Material for this task –
____________

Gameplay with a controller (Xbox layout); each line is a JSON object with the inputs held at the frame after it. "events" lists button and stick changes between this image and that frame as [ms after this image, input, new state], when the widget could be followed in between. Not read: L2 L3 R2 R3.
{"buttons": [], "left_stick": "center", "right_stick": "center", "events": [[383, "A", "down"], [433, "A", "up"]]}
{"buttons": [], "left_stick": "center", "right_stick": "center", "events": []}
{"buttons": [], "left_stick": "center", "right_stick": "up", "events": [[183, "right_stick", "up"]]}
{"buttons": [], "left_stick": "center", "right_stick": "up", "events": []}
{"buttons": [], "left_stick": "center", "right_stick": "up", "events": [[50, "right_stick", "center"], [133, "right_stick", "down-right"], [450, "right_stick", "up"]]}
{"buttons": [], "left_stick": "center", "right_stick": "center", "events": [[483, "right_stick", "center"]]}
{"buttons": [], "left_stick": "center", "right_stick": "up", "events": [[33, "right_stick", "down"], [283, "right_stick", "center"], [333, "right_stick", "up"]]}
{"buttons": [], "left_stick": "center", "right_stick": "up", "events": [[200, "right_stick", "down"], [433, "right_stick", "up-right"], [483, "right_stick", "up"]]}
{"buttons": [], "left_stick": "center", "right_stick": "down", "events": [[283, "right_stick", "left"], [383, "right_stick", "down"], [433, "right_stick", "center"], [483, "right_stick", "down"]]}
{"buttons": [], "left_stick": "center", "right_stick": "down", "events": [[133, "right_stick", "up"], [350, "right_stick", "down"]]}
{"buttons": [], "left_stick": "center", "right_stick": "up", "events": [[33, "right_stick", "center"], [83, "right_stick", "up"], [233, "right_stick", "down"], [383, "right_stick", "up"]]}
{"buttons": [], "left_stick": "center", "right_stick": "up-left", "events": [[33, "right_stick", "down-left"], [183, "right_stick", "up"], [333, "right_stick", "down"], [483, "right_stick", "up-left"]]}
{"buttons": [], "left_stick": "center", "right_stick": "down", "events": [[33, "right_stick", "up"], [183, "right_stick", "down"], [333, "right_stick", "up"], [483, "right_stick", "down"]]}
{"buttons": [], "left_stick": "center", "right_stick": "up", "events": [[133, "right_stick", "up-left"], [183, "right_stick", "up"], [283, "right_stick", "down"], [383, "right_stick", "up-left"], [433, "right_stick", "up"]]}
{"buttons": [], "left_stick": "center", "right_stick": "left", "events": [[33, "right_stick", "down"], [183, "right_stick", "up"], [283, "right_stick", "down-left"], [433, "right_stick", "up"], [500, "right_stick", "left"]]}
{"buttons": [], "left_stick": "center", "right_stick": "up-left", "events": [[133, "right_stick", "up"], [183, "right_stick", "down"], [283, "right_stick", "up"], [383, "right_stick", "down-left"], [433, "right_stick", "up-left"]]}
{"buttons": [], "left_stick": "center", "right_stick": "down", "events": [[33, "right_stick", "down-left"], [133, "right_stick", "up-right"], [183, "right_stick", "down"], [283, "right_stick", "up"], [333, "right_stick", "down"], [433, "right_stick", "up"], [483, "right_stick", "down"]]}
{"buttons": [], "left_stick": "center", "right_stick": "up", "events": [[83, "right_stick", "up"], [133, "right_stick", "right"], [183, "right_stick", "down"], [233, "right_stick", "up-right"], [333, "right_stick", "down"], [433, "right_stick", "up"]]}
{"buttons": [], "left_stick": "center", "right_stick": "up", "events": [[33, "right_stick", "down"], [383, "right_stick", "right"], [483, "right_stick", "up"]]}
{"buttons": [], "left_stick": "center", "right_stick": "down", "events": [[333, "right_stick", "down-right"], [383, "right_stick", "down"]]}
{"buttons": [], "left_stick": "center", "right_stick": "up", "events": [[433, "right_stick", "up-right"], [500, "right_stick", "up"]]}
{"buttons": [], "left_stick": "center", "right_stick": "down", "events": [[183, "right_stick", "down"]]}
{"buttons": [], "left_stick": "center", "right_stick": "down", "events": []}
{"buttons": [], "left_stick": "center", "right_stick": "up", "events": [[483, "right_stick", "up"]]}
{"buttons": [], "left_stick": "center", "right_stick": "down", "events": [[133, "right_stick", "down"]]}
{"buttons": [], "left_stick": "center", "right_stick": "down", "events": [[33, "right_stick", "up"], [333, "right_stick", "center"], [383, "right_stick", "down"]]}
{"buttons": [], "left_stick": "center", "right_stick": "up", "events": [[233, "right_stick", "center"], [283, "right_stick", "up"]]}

____________

Work order –
Repeat the data above, word for word.

Answer to this exercise –
Gameplay with a controller (Xbox layout); each line is a JSON object with the inputs held at the frame after it. "events" lists button and stick changes between this image and that frame as [ms after this image, input, new state], when the widget could be followed in between. Not read: L2 L3 R2 R3.
{"buttons": [], "left_stick": "center", "right_stick": "center", "events": [[383, "A", "down"], [433, "A", "up"]]}
{"buttons": [], "left_stick": "center", "right_stick": "center", "events": []}
{"buttons": [], "left_stick": "center", "right_stick": "up", "events": [[183, "right_stick", "up"]]}
{"buttons": [], "left_stick": "center", "right_stick": "up", "events": []}
{"buttons": [], "left_stick": "center", "right_stick": "up", "events": [[50, "right_stick", "center"], [133, "right_stick", "down-right"], [450, "right_stick", "up"]]}
{"buttons": [], "left_stick": "center", "right_stick": "center", "events": [[483, "right_stick", "center"]]}
{"buttons": [], "left_stick": "center", "right_stick": "up", "events": [[33, "right_stick", "down"], [283, "right_stick", "center"], [333, "right_stick", "up"]]}
{"buttons": [], "left_stick": "center", "right_stick": "up", "events": [[200, "right_stick", "down"], [433, "right_stick", "up-right"], [483, "right_stick", "up"]]}
{"buttons": [], "left_stick": "center", "right_stick": "down", "events": [[283, "right_stick", "left"], [383, "right_stick", "down"], [433, "right_stick", "center"], [483, "right_stick", "down"]]}
{"buttons": [], "left_stick": "center", "right_stick": "down", "events": [[133, "right_stick", "up"], [350, "right_stick", "down"]]}
{"buttons": [], "left_stick": "center", "right_stick": "up", "events": [[33, "right_stick", "center"], [83, "right_stick", "up"], [233, "right_stick", "down"], [383, "right_stick", "up"]]}
{"buttons": [], "left_stick": "center", "right_stick": "up-left", "events": [[33, "right_stick", "down-left"], [183, "right_stick", "up"], [333, "right_stick", "down"], [483, "right_stick", "up-left"]]}
{"buttons": [], "left_stick": "center", "right_stick": "down", "events": [[33, "right_stick", "up"], [183, "right_stick", "down"], [333, "right_stick", "up"], [483, "right_stick", "down"]]}
{"buttons": [], "left_stick": "center", "right_stick": "up", "events": [[133, "right_stick", "up-left"], [183, "right_stick", "up"], [283, "right_stick", "down"], [383, "right_stick", "up-left"], [433, "right_stick", "up"]]}
{"buttons": [], "left_stick": "center", "right_stick": "left", "events": [[33, "right_stick", "down"], [183, "right_stick", "up"], [283, "right_stick", "down-left"], [433, "right_stick", "up"], [500, "right_stick", "left"]]}
{"buttons": [], "left_stick": "center", "right_stick": "up-left", "events": [[133, "right_stick", "up"], [183, "right_stick", "down"], [283, "right_stick", "up"], [383, "right_stick", "down-left"], [433, "right_stick", "up-left"]]}
{"buttons": [], "left_stick": "center", "right_stick": "down", "events": [[33, "right_stick", "down-left"], [133, "right_stick", "up-right"], [183, "right_stick", "down"], [283, "right_stick", "up"], [333, "right_stick", "down"], [433, "right_stick", "up"], [483, "right_stick", "down"]]}
{"buttons": [], "left_stick": "center", "right_stick": "up", "events": [[83, "right_stick", "up"], [133, "right_stick", "right"], [183, "right_stick", "down"], [233, "right_stick", "up-right"], [333, "right_stick", "down"], [433, "right_stick", "up"]]}
{"buttons": [], "left_stick": "center", "right_stick": "up", "events": [[33, "right_stick", "down"], [383, "right_stick", "right"], [483, "right_stick", "up"]]}
{"buttons": [], "left_stick": "center", "right_stick": "down", "events": [[333, "right_stick", "down-right"], [383, "right_stick", "down"]]}
{"buttons": [], "left_stick": "center", "right_stick": "up", "events": [[433, "right_stick", "up-right"], [500, "right_stick", "up"]]}
{"buttons": [], "left_stick": "center", "right_stick": "down", "events": [[183, "right_stick", "down"]]}
{"buttons": [], "left_stick": "center", "right_stick": "down", "events": []}
{"buttons": [], "left_stick": "center", "right_stick": "up", "events": [[483, "right_stick", "up"]]}
{"buttons": [], "left_stick": "center", "right_stick": "down", "events": [[133, "right_stick", "down"]]}
{"buttons": [], "left_stick": "center", "right_stick": "down", "events": [[33, "right_stick", "up"], [333, "right_stick", "center"], [383, "right_stick", "down"]]}
{"buttons": [], "left_stick": "center", "right_stick": "up", "events": [[233, "right_stick", "center"], [283, "right_stick", "up"]]}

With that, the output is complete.